Running Apache Spark/.NET and getting data from Oracle DB
Running Apache Spark/.NET on Windows
MS has announced support of .NET for Apache Spark.
The main Spark/.NET documentation is here.
In the article I will highlight steps necessary to get the .NET for Apache Spark running in Windows.
Download and install all components, mentioned in the README.md, initialize the necessary environment variables and create the HelloSpark
program.
Get winutils.exe
as described in the step 3 of Spark 2: How to install it on Windows in 5 steps) and copy it into your Spark bin-directory.
Define environment variables SPARK_HOME
and HADOOP_HOME
as described in the article above.
Start your example in the HelloSpark
deployment directory (use your version of microsoft-spark-XXX.jar
):
spark-submit --class org.apache.spark.deploy.DotnetRunner --master local microsoft-spark-2.4.x-0.2.0.jar dotnet HelloSpark.dll
You may expect a warning WARN SparkEnv: Exception while deleting Spark temp dir ..
in your output, which is most likely related to Spark issues SPARK-12216 and SPARK-8333. I didn’t find how to get rid of the warning on Windows.
Get data from Oracle DB into Spark/.NET
Get ojdbc6.jar
(ojdbc8.jar
works too) from Oracle Database 11.2.0.4 JDBC Driver & UCP Downloads.
You can either copy the ojdbc8.jar
into $SPARK_HOME/jars
or you can specify path to the jar as an argument of spark-submit
(see below).
Here is the C# code accessing data in Oracle:
using Microsoft.Spark.Sql;
namespace HelloSpark {
class Program {
static void Main(string[] args) {
var spark = SparkSession.Builder().GetOrCreate();
var df = spark
.Read()
.Format("jdbc")
.Option("url", "jdbc:oracle:thin:@<db-ip-addr>:<port>:<SID>")
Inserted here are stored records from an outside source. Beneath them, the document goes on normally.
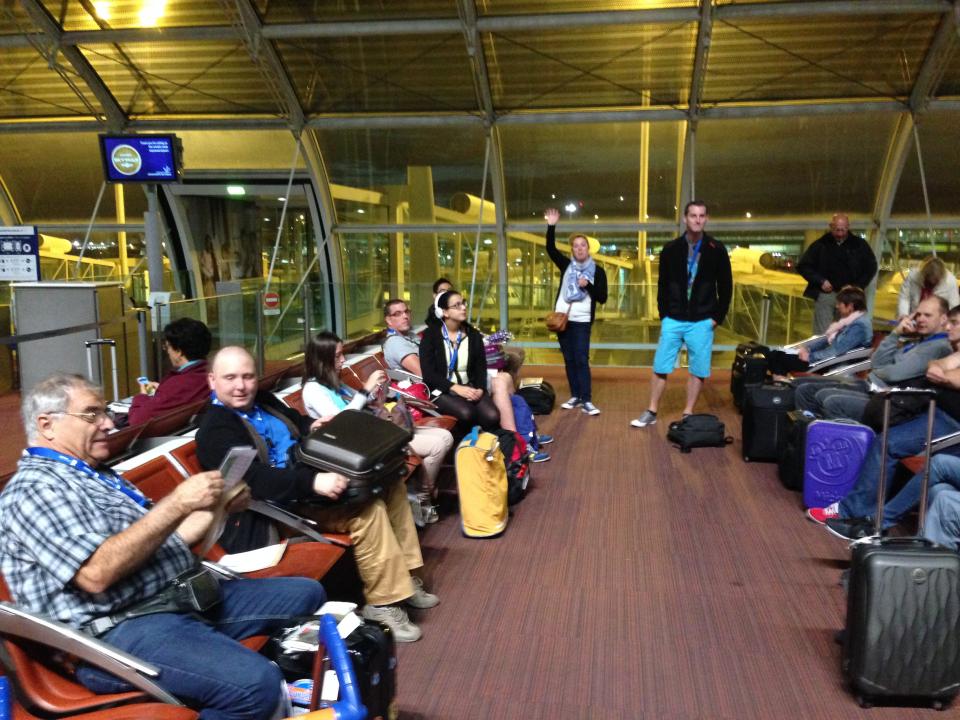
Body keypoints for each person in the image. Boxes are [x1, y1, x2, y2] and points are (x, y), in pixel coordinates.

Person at [0, 373, 324, 719]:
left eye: (105, 412)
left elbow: (173, 536)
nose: (108, 423)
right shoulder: (34, 490)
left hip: (175, 600)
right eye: (92, 414)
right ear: (47, 425)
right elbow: (96, 573)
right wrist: (177, 503)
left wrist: (220, 506)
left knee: (307, 594)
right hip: (119, 631)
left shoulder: (96, 475)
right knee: (256, 686)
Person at [195, 347, 436, 643]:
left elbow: (294, 421)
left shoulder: (262, 400)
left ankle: (405, 580)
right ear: (212, 380)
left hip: (305, 481)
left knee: (390, 485)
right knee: (367, 511)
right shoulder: (215, 430)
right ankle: (383, 603)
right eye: (230, 378)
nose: (241, 386)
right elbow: (256, 481)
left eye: (247, 377)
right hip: (276, 508)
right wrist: (313, 483)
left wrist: (312, 425)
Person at [807, 306, 960, 536]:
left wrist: (945, 373)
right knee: (881, 433)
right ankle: (855, 508)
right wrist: (943, 370)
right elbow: (933, 369)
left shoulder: (943, 347)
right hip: (928, 411)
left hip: (950, 424)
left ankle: (854, 512)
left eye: (954, 323)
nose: (948, 326)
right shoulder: (953, 351)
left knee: (888, 442)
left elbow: (942, 373)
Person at [301, 330, 454, 526]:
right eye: (337, 355)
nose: (343, 359)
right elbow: (342, 421)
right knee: (437, 445)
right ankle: (423, 496)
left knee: (445, 436)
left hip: (372, 431)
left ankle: (421, 492)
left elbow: (361, 402)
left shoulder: (333, 382)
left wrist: (374, 391)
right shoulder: (313, 390)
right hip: (358, 443)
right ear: (322, 359)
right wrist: (366, 389)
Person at [383, 298, 552, 460]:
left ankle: (520, 438)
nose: (405, 316)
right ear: (389, 320)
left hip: (449, 381)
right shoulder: (396, 343)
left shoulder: (411, 336)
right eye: (397, 314)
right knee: (496, 387)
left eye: (406, 311)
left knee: (499, 390)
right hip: (432, 391)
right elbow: (424, 372)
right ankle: (517, 445)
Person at [631, 201, 731, 428]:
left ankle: (688, 412)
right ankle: (652, 410)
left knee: (698, 369)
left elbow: (726, 287)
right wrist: (664, 314)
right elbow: (662, 285)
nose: (697, 219)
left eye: (702, 216)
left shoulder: (716, 248)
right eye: (693, 215)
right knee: (660, 366)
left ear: (706, 219)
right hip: (673, 318)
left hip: (702, 320)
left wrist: (716, 318)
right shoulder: (671, 249)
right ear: (685, 219)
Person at [793, 295, 951, 421]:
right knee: (804, 388)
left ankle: (824, 443)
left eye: (927, 315)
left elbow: (892, 374)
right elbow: (876, 361)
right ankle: (803, 439)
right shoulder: (918, 341)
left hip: (885, 398)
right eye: (918, 314)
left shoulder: (938, 347)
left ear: (943, 319)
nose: (921, 319)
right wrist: (896, 333)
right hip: (871, 386)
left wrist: (879, 370)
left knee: (827, 399)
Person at [544, 208, 608, 416]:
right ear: (572, 249)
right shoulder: (567, 266)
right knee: (569, 359)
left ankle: (586, 399)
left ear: (588, 249)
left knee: (581, 358)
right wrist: (551, 226)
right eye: (576, 246)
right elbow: (551, 249)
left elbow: (602, 297)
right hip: (562, 319)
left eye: (583, 245)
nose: (579, 248)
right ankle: (575, 396)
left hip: (582, 321)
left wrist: (588, 285)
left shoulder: (598, 272)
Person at [419, 291, 500, 431]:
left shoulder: (473, 335)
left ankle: (486, 439)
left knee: (492, 416)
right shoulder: (430, 335)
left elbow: (480, 367)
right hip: (442, 389)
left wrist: (480, 389)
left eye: (463, 303)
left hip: (469, 386)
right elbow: (429, 374)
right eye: (457, 305)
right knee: (467, 413)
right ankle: (465, 439)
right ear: (445, 312)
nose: (463, 308)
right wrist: (455, 388)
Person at [797, 213, 878, 335]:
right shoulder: (820, 244)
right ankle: (824, 347)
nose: (840, 233)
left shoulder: (860, 245)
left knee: (846, 331)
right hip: (827, 294)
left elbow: (871, 267)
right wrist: (821, 281)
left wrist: (856, 286)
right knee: (823, 333)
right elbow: (803, 266)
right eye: (837, 230)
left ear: (848, 227)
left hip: (849, 296)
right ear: (831, 227)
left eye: (843, 230)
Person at [766, 286, 872, 377]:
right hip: (824, 360)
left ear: (850, 306)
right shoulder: (849, 321)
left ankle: (779, 385)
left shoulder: (859, 326)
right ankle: (780, 383)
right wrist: (807, 348)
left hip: (827, 364)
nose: (837, 306)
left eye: (840, 303)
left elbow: (836, 351)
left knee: (776, 356)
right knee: (774, 354)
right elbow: (825, 341)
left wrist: (810, 356)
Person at [127, 317, 212, 426]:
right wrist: (162, 390)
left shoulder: (179, 384)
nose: (167, 352)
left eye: (167, 347)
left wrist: (143, 396)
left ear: (179, 351)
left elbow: (136, 420)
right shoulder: (212, 374)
.Option("dbtable", "<table>")
.Option("user", "<user>")
.Option("password", "<pwd>")
.Option("driver", "oracle.jdbc.driver.OracleDriver")
.Load();
df.PrintSchema();
df.Show();
}
}
}
If you have copied ojdbc8.jar
into $SPARK_HOME/jars
then run the test program as:
spark-submit --class org.apache.spark.deploy.DotnetRunner --master local microsoft-spark-2.4.x-0.2.0.jar dotnet HelloSpark.dll
Otherwise add --driver-class-path
argument:
spark-submit --driver-class-path <path-to-ojdbc>\ojdbc8.jar --class org.apache.spark.deploy.DotnetRunner --master local microsoft-spark-2.4.x-0.2.0.jar dotnet HelloSpark.dll
In both cases you should see the table schema and data dumped to console.